◆ **LISTE DES ACTIVITÉS**
**A)** Relevez tous les sigles écrits en lettres capitales dans le texte sur l'arrêt du Conseil d'État.
**B)** Reproduisez le passage du texte sur l'arrêt du Conseil d'État compris entre « Le 9 novembre » et « sans aucun effet. », ces deux bornes incluses.

◆ **BLOC DE TEXTE**
-.-.-
Conseil d’État : CMU et ACS un arrêt sans conséquence !

Le 9 novembre 2018, à la demande de la CNSD, les premières et quatrièmes chambres du CE ont annulé l’arrêté d’avril 2017 qui impose les mêmes plafonds prothétiques pour les bénéficiaires des ACS que ceux de la CMU.

On pourrait croire à une victoire politique, il n’en est rien ! Le Conseil d’État considérant que la délégation de signature de la ministre de la santé annule l’arrêté.

Il s’agit d’une censure technique sans aucun effet.

• D’une part, l’arrêt précise qu’en conséquence il n’est pas utile d’examiner les autres moyens de la requête et élude tout jugement de valeur sur le « dogme » CMU = ACS.

• D’autre part la haute juridiction va plus loin. Elle annule la portée de sa décision « compte tenu des effets excessifs » d’une annulation pure et simple :

  • Les actes effectués jusqu’à la date d’annulation de l’arrêté sont valides
  • Les règles définies restent applicables jusqu’au 1er janvier 2019 : CMU = ACS

La loi de financement de la sécurité sociale pour 2019 prévoyant la fusion de la CMU et de l’ACS devant être publiée au journal officiel avant la fin d’année, la portée et les conséquences de cette décision sont nulles.
-.-.-
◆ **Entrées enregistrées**
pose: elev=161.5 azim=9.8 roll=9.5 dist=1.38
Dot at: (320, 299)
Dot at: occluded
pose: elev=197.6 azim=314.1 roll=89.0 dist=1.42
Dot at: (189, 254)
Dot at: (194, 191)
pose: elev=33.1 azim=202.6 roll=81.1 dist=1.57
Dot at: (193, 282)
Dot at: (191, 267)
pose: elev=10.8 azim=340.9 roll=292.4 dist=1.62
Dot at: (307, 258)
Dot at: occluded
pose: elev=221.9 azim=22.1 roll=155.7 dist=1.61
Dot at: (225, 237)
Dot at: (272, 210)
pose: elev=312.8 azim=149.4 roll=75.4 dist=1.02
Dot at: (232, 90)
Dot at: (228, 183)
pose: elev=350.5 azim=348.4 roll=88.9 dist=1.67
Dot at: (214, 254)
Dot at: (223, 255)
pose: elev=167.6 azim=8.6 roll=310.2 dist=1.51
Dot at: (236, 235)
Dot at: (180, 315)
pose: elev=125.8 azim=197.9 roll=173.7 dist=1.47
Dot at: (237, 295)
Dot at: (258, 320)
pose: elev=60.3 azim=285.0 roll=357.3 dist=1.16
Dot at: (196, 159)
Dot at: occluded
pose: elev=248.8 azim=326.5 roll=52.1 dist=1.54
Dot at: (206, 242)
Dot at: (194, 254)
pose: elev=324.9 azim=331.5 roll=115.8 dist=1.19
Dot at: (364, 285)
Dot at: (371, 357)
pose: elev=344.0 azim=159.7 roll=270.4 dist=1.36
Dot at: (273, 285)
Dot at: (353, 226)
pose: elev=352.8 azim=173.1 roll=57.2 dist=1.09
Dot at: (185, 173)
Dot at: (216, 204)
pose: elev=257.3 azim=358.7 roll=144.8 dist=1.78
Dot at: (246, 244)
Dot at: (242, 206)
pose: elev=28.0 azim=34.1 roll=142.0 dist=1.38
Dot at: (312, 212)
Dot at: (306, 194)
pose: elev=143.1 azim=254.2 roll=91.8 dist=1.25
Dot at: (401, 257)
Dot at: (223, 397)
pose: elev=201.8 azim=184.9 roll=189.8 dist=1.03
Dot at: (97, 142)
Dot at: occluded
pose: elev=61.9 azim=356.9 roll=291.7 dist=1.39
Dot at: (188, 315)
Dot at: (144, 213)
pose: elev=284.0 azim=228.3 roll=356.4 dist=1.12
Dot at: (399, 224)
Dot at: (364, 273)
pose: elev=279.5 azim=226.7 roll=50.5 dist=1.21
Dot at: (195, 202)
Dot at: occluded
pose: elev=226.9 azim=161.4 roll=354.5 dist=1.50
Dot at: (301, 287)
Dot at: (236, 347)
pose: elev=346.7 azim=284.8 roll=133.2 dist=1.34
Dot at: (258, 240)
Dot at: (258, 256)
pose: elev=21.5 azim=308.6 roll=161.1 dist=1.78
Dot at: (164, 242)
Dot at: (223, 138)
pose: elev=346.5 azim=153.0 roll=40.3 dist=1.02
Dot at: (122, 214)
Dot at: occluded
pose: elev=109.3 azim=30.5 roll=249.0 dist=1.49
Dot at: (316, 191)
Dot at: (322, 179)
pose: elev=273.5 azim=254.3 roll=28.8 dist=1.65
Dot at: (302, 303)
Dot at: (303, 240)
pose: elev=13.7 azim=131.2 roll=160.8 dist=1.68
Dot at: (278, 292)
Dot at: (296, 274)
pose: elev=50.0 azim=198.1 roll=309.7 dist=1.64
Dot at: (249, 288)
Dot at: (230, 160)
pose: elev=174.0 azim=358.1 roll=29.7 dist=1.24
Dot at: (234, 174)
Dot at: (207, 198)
-.-.-
◆ **CORRIGÉ DES EXERCICES**
**A)** CMU, ACS, CNSD, CE

**B)**
Le 9 novembre 2018, à la demande de la CNSD, les premières et quatrièmes chambres du CE ont annulé l’arrêté d’avril 2017 qui impose les mêmes plafonds prothétiques pour les bénéficiaires des ACS que ceux de la CMU.

On pourrait croire à une victoire politique, il n’en est rien ! Le Conseil d’État considérant que la délégation de signature de la ministre de la santé annule l’arrêté.

Il s’agit d’une censure technique sans aucun effet.